STRANDOMS: the stray and random thoughts

December 2024

Prof. S. Ramkumar

Education

Why we remember:

by Dr. Charan Ranganath

Have you ever thought of walking into a room and having no memory of why you went there in the first place! And you may or may not remember of what it was after sometime when you are doing something else?

Do you forget  sometimes on whether you have really locked the main door of home, after leaving home?

Do you sometimes have a doubt of whether you have switched off the knob of the cooking gas, after you leave home?

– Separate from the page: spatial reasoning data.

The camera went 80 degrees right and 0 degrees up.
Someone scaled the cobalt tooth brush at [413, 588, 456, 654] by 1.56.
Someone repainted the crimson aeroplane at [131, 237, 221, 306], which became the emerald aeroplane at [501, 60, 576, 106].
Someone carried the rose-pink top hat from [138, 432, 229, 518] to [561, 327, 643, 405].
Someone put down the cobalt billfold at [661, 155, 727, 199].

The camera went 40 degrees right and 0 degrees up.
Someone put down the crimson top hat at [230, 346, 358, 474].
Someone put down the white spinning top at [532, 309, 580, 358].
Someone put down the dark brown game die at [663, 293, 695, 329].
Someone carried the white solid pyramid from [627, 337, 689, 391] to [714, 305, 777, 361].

In one of an exciting reading  the author, Professor of Psychology and Neuroscience  at the University of California at Davis, looks at the fundamentals and functionalities of memory, in an interesting, exciting and “event”ful  manner.

Many insights are reassuring to people who always have a feel (and many feel!) “I am forgetting”  or “I don’t remember “

When we enter a room and forget why we walked in , he says there is no memory problem – it is actually  a normal consequence  of what memory researchers call event boundaries. The context change that occurs with an “event boundary”  has significant implications  for episodic memory. “Event boundaries” happen all the time  and don’t necessarily require a change in location.

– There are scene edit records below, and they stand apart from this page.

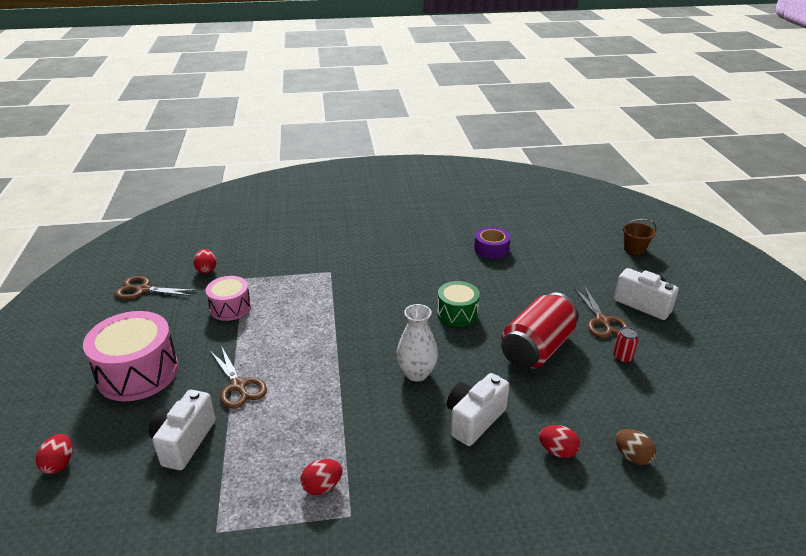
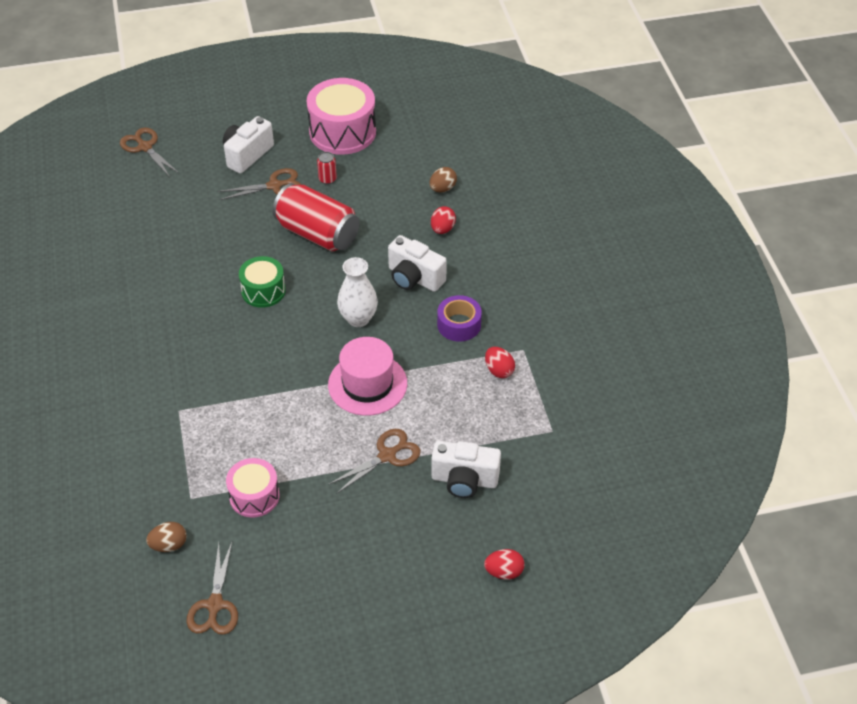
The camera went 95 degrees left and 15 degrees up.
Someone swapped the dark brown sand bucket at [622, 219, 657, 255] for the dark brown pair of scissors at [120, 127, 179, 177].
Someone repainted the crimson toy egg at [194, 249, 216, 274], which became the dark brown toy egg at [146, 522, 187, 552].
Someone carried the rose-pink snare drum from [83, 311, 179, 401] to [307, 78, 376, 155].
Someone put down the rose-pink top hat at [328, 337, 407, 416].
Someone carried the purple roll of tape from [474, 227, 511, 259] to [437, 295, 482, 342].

The book puts forward useful and reassuring research findings on memory.

The chapter on “Reduce, Reuse, Recycle” discusses on how we can remember more by memorizing less. Human brain is not a memorization machine; it is a “thinking machine” The brain organizes it as “Schema”: a kind of mental frame work that allows our minds to process, organize, and interpret a great deal of information with minimal effort.

“Our memories are malleable and sometimes inaccurate because our brains were designed to navigate a world that is constantly changing”. 

There are more concepts and situations that relate to our daily lives; science,  written in a lighter and personal mode.